23. Putus

9.2K 476 7
                                    

Double sial, cuaca saat ini sedang tidak baik. Gani sangat khawatir dengan Lila, ia harus segera menyusul tapi tak bisa. Gani harus menunggu hujan reda dahulu, bahkan angin saat ini juga sangat kencang.

Gani duduk disebuah gubuk tua, disana ada beberapa orang juga yang sedang menunggu hujan reda. Tapi untunglah, gubuk itu milik salah seorang warga yang menjual beberapa keperluan dan makanan ringan. Ia memesan kopi hangat dan beberapa gorengan untuk mengganjal perut.

"Rokok, Bang?" Seorang pemuda datang mendekati Gani sambil menawari rokok.

"Makasih, tapi saya engga merokok." Pemuda itu hanya mengangguk pelan.

"Seminggu ini cuaca disini emang kurang bagus, tapi mudah-mudahan besok cerah. Abang sendirian aja?"

"Iya. Kamu orang sini?"

"Iya, Bang. Mau bawa mereka, baru pertama kali katanya." Pemuda itu menunjuk rombongan yang sedang asik mengobrol.

"Saya sudah beberapa kali kesini sih."

"Pantes Bulek Menik kenal sama Abang. Tadi saya lihat Abang ngobrol-ngobrol sama Bulek ya kedengeran sedikit lah apa yang diobrolin Abang sama Bulek."

Gani sedikit terkekeh. "Iya, saya mau jemput seseorang. Katanya baru tadi pagi dia naik. Semoga malam ini bisa sampai di camp area pos terakhir."

"Kalau Abang udah sering kesini pasti bisa. Abang hati-hati nanti, soalnya sendirian. Kalau engga sanggup ngecamp aja di pos 3. Saya sama rombongan juga rencana mau camp di pos 2."

"Iya, kalian juga hati-hati." Gani senyum ramah.

***

Gani menyusuri jalan setapak yang lumayan licin. Pemuda yang tadi menawari rokok beserta tim rombongannya berada jauh dibelakang Gani.
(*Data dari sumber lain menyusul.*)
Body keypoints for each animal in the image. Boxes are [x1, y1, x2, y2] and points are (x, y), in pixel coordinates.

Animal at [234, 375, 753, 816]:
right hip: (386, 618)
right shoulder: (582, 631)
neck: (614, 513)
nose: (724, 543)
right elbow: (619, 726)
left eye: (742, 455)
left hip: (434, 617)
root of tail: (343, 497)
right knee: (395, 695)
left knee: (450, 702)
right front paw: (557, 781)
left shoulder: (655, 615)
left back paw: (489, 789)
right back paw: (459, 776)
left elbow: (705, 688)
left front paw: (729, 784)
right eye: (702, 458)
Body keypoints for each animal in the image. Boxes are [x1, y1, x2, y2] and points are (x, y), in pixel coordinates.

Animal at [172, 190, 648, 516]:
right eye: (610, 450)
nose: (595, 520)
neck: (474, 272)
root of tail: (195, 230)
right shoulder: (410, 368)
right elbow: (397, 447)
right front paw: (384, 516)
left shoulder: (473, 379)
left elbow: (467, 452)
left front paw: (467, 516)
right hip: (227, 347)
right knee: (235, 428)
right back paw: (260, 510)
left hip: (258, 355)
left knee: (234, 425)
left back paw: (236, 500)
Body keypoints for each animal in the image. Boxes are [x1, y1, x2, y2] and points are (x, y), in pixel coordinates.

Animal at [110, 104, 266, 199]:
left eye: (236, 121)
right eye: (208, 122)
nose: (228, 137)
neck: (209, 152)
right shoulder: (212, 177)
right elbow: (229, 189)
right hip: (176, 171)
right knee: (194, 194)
Beruntungnya Gani masih mengingat jalur mana yang harus dilewati dan tempat itu belum berubah banyak.

Ia harus mengejar waktu, malam ini harus sudah sampai ketempat tujuan dan berharap besok paginya ia dapat menemukan seorang Kalila yang sudah membuatnya cemas setengah mati.

Ia tidak peduli dengan udara dingin yang menusuk kulitnya, langit semakin gelap. Gani mengambil senter yang ada didalam ranselnya. Dengan hati-hati namun pasti ia menyusuri jalan yang semakin ekstrim, kalau tidak hati-hati maka akan tergelincir. Jalan kecil itu juga semakin menanjak dan banyak kerikil yang sudah tidak kokoh, bahkan ketika Gani menginjaknya beberapa kerikil berjatuhan.
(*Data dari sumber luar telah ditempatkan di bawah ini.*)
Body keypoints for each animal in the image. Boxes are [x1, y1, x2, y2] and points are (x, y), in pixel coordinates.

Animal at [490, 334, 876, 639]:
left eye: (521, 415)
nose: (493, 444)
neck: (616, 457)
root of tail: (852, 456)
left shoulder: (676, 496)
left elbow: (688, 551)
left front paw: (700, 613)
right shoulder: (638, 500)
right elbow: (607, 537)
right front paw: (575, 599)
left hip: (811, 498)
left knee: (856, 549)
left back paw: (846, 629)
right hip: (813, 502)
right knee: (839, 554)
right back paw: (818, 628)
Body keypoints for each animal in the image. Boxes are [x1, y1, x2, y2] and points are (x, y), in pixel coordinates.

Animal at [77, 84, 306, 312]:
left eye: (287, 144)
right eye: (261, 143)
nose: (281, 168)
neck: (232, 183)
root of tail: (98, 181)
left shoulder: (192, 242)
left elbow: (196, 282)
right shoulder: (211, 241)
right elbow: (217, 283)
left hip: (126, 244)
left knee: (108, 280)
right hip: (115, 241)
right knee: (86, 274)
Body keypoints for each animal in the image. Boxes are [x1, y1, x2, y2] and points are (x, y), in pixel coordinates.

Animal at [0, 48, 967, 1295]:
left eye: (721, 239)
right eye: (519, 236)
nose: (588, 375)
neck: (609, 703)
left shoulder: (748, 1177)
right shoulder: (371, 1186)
Tiba-tiba Gani menghentikan langkahnya.

"Gak salah Lila kesini? Kalau gue dibohongin Eyang gimana?"

Gani meneguk air mineralnya. "Engga mungkin Eyang bohong sih, tapi kok gue ragu ya kalau Lila ada disini."

Krik krik. Hanya jangkrik yang menjawab ucapan Gani.

Gani terus meyakini dirinya kalau Eyang tidak mungkin bohong padanya. "Lila ada, Lila ada. Ga boleh suudzon sama orang tua." Mulutnya terus komat kamit sepanjang perjalanan.

Gani teringat kejadian tadi sebelum dirinya memutuskan kesini. Ia berharap Lila muncul dari balik pintu rumah Eyangnya, nyatanya Eyang malah menunjuk kearah gunung yang menjulang tinggi.

Ya, Lila pergi naik gunung sebelum Gani sampai dirumah Eyangnya. Dari jawaban Eyang, mungkin hanya berjarak beberapa menit saja. Jika saja Eyang memberitahunya lebih awal, mungkin ia sudah bertemu dengan Lila sekarang. Tapi kenyataannya ia malah sendirian ditengah hutan seperti ini. Untung saja hujan sudah berhenti, walau jalan yang harus ia lewati begitu licin.

Rasanya Gani kesal sekali dengan Eyang waktu tau kalau Lila pergi mandaki gunung, tetapi ia juga berterimakasih katena sudah diberitahu keberadaan Lila sekarang. Dan satu lagi, ternyata Eyang meminjamkan peralatan mendaki milik Kenza yang ditinggalkan dirumah Eyang. Peralatan yang lumayan lengkap, lumayan juga pikir Gani. Ia tidak perlu kehabisan waktu dan uang untuk pergi menyewa peralatan. Ia hanya perlu membeli bahan makanan saja.